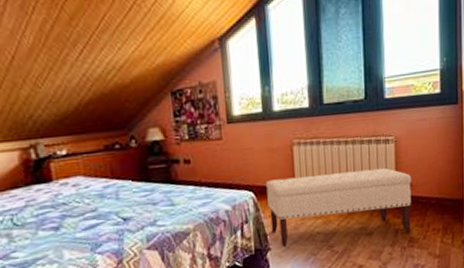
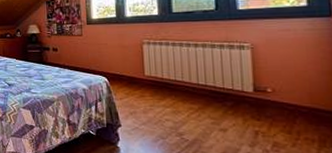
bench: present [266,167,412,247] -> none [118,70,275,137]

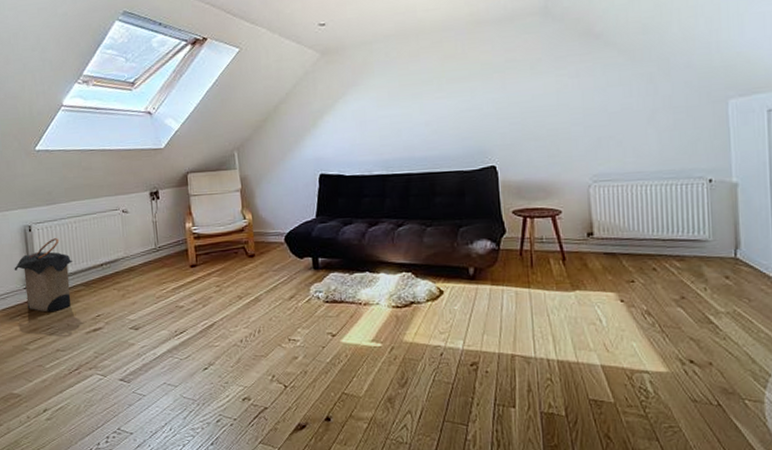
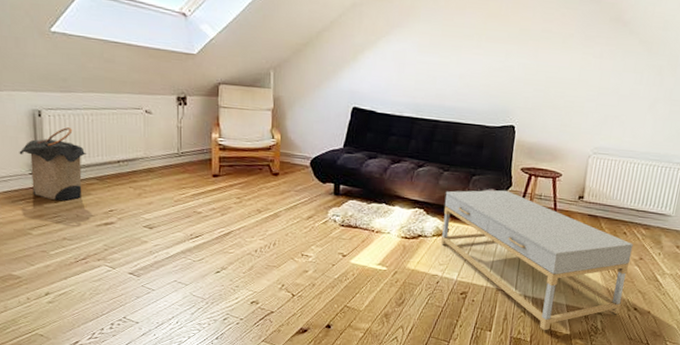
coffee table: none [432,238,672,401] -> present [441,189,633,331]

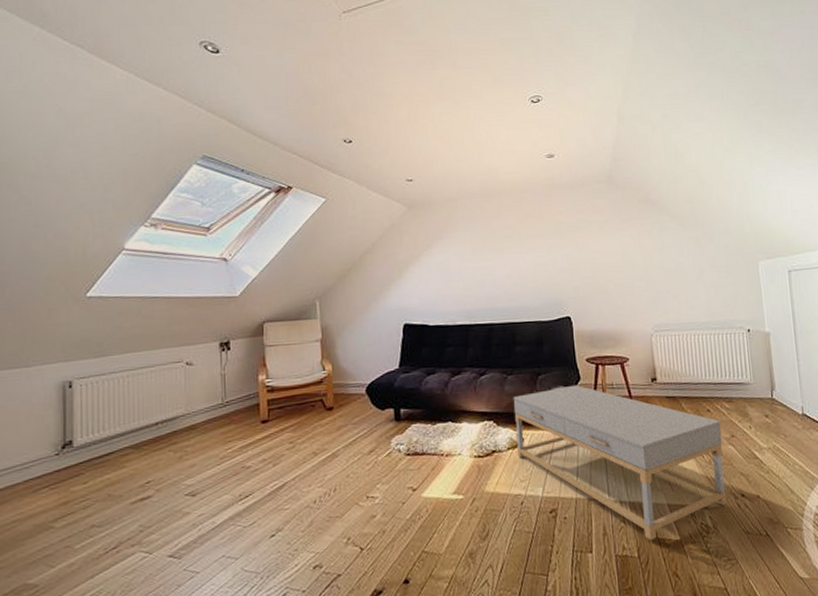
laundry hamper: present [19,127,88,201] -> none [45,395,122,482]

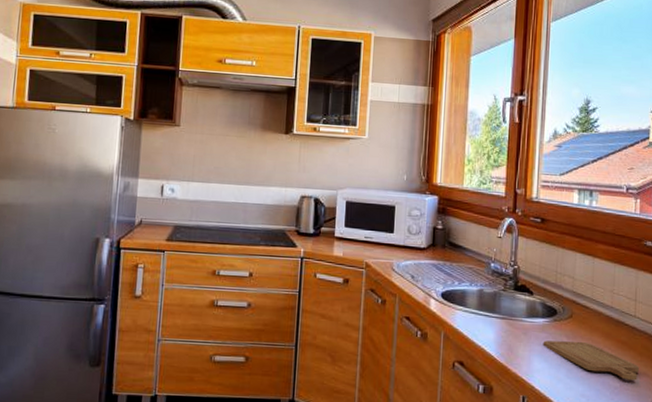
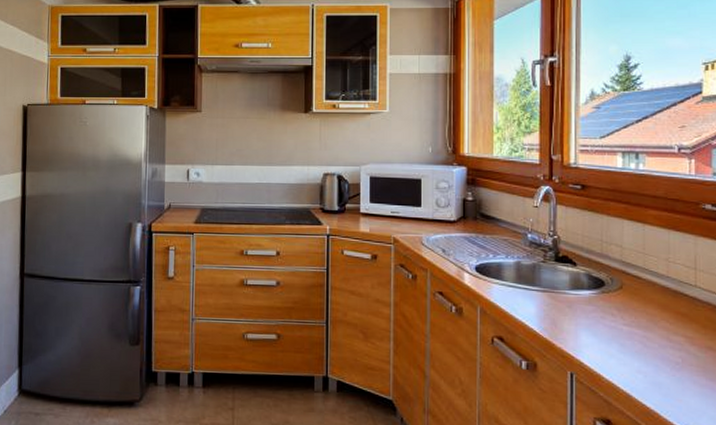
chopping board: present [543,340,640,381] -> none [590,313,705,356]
--
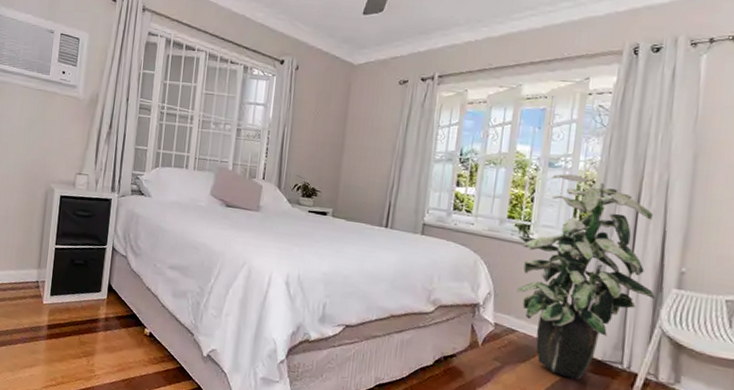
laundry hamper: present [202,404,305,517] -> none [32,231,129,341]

*Required work:*
Every line above from the one with "bench: present [266,167,412,247]" down to the one with "chopping board: present" must be written out exactly, and no picture may appear.

*Exercise solution:*
bench: present [266,167,412,247] -> none [118,70,275,137]

coffee table: none [432,238,672,401] -> present [441,189,633,331]

laundry hamper: present [19,127,88,201] -> none [45,395,122,482]

chopping board: present [543,340,640,381] -> none [590,313,705,356]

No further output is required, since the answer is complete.